*Collected data*:

· · · ·

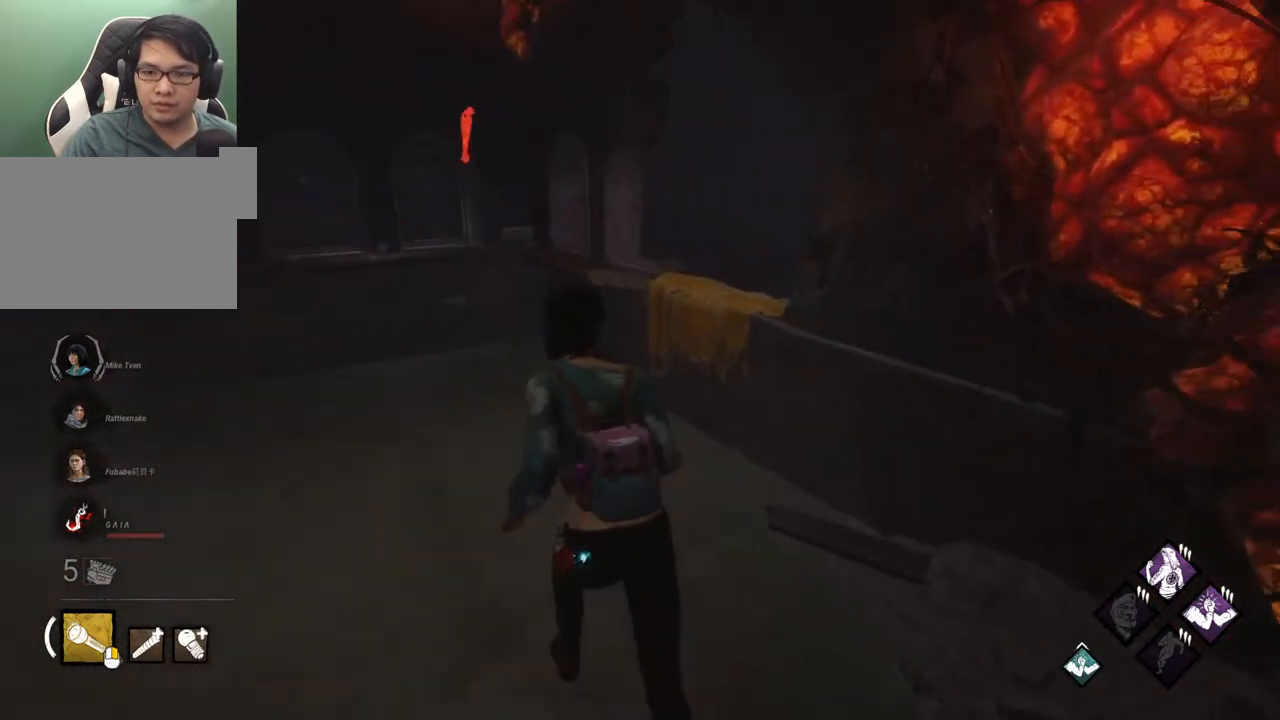
{"keys": ["w"], "mouse": [], "mouse_move": "right", "events": [[317, "shift", "up"], [367, "a", "up"]]}
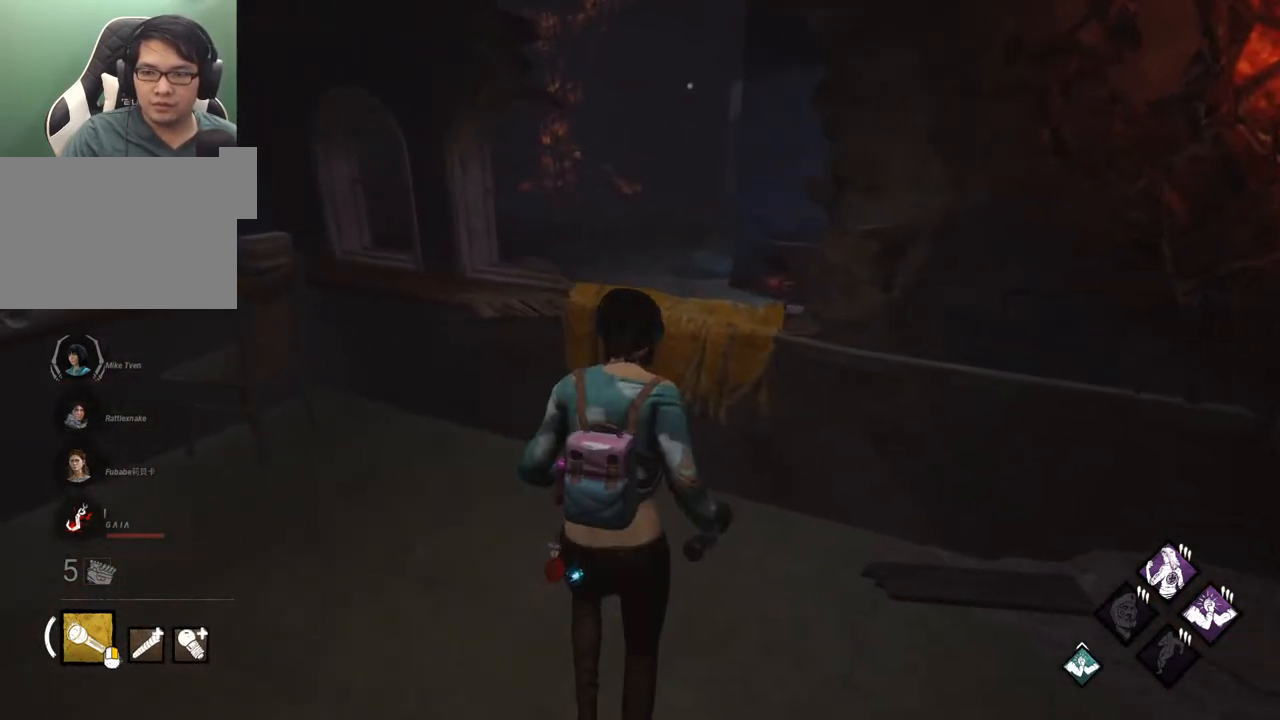
{"keys": ["w"], "mouse": [], "mouse_move": "left", "events": [[50, "space", "down"], [183, "space", "up"]]}
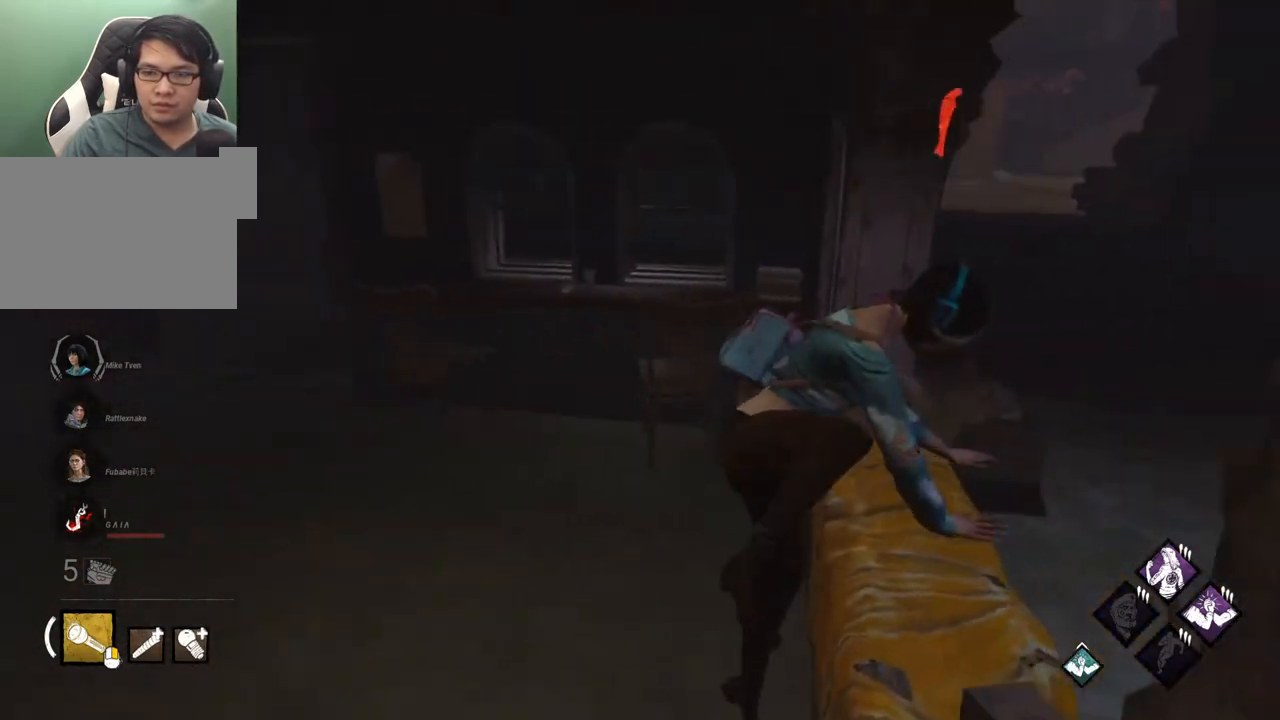
{"keys": ["d"], "mouse": [], "mouse_move": "still", "events": [[67, "d", "down"], [117, "w", "up"]]}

· · · ·

*What you have to do*:
Retype the listing exactly. Skip every picture.

*Task result*:
{"keys": ["w"], "mouse": [], "mouse_move": "right", "events": [[317, "shift", "up"], [367, "a", "up"]]}
{"keys": ["w"], "mouse": [], "mouse_move": "left", "events": [[50, "space", "down"], [183, "space", "up"]]}
{"keys": ["d"], "mouse": [], "mouse_move": "still", "events": [[67, "d", "down"], [117, "w", "up"]]}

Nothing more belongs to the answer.